The incidence rate of below-knee lower extremity amputation (BKA) in the SGLT2i cohort was relatively infrequent — approximately two-fold compared to the non-SGLT2i cohort: 35 vs. 18 events (0.17 vs. 0.09 events per 100 person-years, HR 1.99, CI: 1.12-3.51; P=0.018). It remains unclear whether the BKA risk extends across the SGLT2i class of medications as the study was not powered to make comparisons among individual treatments.

Of the approximately 30 million people living with diabetes in the United States, 90 to 95 percent have type 2 diabetes, and are two to four times more likely to die from heart disease than those without diabetes.

One of the largest public health insurance claims programs in the United States, the Department of Defense Military Health System (MHS) includes active or retired service members and their dependents, with close to 10 million patients actively receiving care. The database integrates all medical, clinical, pharmacy and administrative data for every eligible MHS beneficiary across the United States.

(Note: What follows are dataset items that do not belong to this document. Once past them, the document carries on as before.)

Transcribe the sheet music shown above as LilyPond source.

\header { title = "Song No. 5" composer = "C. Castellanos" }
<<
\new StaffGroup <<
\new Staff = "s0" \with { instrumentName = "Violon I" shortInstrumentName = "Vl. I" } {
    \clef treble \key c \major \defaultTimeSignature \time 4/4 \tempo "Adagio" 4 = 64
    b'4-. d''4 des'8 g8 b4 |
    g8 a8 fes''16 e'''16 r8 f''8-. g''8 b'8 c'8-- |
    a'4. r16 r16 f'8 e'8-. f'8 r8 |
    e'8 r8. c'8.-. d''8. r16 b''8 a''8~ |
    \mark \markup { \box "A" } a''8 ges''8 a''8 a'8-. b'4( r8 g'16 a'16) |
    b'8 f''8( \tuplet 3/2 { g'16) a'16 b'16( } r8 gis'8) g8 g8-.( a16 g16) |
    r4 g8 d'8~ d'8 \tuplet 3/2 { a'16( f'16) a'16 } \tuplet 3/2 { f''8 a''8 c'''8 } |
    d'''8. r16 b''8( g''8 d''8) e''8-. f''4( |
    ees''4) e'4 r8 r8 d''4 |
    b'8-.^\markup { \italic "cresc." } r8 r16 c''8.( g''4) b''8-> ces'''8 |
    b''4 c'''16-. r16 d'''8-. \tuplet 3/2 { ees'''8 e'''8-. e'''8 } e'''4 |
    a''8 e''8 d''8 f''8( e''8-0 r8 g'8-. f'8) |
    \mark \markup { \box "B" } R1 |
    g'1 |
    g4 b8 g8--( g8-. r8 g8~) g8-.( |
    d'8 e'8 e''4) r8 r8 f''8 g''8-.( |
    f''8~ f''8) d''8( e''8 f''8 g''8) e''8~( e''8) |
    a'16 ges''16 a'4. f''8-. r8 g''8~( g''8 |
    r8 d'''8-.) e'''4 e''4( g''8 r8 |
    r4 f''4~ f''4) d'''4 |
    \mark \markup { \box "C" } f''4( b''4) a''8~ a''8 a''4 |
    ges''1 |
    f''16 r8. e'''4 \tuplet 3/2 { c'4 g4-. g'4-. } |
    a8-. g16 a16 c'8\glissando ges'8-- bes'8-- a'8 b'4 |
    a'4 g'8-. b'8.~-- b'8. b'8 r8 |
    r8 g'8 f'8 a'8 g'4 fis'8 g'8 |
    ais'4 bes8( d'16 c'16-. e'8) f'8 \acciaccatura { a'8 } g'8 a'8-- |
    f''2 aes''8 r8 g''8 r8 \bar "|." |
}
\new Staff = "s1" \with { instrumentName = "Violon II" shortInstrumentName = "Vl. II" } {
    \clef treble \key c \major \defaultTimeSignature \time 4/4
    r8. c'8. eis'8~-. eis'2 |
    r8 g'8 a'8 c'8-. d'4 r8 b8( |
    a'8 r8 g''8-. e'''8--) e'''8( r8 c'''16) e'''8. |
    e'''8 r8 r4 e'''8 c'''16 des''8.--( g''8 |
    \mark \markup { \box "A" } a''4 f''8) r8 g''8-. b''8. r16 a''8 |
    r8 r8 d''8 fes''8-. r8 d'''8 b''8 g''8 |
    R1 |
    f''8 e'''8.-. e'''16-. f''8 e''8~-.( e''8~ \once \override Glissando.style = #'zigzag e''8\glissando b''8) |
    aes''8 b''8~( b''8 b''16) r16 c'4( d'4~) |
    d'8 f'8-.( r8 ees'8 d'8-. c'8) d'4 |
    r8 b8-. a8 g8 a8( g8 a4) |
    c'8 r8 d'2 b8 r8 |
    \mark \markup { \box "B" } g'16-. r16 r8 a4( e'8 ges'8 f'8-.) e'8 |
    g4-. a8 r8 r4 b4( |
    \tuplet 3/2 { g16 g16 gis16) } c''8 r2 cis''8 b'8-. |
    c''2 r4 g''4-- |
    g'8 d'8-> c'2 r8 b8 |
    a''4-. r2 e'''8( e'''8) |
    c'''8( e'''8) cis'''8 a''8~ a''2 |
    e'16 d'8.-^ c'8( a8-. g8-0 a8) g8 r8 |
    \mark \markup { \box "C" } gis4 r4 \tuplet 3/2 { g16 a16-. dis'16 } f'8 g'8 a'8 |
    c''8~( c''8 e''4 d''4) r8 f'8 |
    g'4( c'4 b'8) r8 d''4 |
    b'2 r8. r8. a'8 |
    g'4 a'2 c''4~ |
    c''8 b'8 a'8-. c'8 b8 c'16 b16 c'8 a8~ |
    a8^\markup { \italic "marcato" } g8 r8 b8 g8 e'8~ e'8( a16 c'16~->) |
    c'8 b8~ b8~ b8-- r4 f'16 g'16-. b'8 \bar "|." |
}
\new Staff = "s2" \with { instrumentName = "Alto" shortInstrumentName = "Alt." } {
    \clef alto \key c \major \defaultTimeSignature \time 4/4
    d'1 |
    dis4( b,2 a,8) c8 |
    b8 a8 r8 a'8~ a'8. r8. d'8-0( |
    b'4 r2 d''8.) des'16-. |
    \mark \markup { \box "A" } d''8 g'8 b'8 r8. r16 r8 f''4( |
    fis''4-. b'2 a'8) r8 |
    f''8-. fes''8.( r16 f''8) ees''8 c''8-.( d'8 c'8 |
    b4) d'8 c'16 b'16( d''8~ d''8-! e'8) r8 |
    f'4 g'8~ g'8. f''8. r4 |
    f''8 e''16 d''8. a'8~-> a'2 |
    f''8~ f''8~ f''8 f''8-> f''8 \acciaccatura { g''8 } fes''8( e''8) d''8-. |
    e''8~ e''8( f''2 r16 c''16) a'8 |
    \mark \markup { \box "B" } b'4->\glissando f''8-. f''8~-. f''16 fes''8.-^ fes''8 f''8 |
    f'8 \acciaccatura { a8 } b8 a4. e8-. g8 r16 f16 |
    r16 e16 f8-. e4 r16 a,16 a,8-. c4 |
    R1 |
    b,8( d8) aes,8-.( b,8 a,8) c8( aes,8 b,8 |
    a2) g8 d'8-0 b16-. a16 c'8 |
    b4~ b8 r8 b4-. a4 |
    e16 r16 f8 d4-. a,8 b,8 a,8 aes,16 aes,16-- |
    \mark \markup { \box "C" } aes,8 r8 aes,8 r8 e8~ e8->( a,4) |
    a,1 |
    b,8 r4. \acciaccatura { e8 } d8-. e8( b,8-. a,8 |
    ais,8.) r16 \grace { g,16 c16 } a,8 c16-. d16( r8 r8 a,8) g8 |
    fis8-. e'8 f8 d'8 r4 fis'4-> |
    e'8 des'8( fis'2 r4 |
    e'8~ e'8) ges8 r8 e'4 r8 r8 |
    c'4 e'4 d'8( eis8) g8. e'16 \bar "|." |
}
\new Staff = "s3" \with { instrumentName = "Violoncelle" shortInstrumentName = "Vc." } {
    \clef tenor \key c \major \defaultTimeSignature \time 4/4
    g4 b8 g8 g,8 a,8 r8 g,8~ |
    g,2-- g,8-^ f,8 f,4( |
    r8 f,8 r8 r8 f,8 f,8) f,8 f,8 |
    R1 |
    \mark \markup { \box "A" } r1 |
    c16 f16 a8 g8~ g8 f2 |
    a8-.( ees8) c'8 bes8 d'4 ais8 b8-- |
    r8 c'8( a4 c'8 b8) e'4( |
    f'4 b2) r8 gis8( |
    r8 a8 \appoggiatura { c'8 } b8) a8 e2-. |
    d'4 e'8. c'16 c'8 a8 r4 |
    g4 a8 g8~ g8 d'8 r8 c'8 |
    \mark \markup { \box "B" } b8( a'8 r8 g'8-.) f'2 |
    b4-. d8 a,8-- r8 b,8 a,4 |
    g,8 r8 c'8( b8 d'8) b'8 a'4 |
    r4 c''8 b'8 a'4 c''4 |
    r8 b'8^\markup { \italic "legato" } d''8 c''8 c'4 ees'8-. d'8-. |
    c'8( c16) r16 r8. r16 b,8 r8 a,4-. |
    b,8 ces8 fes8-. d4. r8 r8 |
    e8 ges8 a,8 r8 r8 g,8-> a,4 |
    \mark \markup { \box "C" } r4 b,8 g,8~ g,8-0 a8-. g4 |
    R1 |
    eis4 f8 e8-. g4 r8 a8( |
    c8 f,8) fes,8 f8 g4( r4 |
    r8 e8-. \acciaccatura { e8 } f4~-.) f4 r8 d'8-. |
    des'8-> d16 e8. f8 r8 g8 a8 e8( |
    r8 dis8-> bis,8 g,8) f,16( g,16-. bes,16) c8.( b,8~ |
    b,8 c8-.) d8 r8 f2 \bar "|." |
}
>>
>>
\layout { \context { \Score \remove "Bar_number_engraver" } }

INVOKANA® (canagliflozin) is indicated as an adjunct to diet and exercise to lower blood sugar in adults with type 2 diabetes. It is not indicated to reduce the risk of ACM, HHF or MACE, which includes ACM, non-fatal MI and non-fatal stroke. The landmark CANVAS Program, the largest completed CV outcomes program to date, evaluated the cardiovascular safety and efficacy of canagliflozin relative to placebo in adults with type 2 diabetes who had either established CVD or were at risk for CVD. A supplemental new drug application (sNDA) based on data from the CANVAS Program was filed with the FDA on October 2, 2017.

WHAT IS INVOKANA®?
INVOKANA® (canagliflozin) is a prescription medicine used along with diet and exercise to lower blood sugar in adults with type 2 diabetes. INVOKANA® is not for people with type 1 diabetes or with diabetic ketoacidosis (increased ketones in blood or urine). It is not known if INVOKANA® is safe and effective in children under 18 years of age.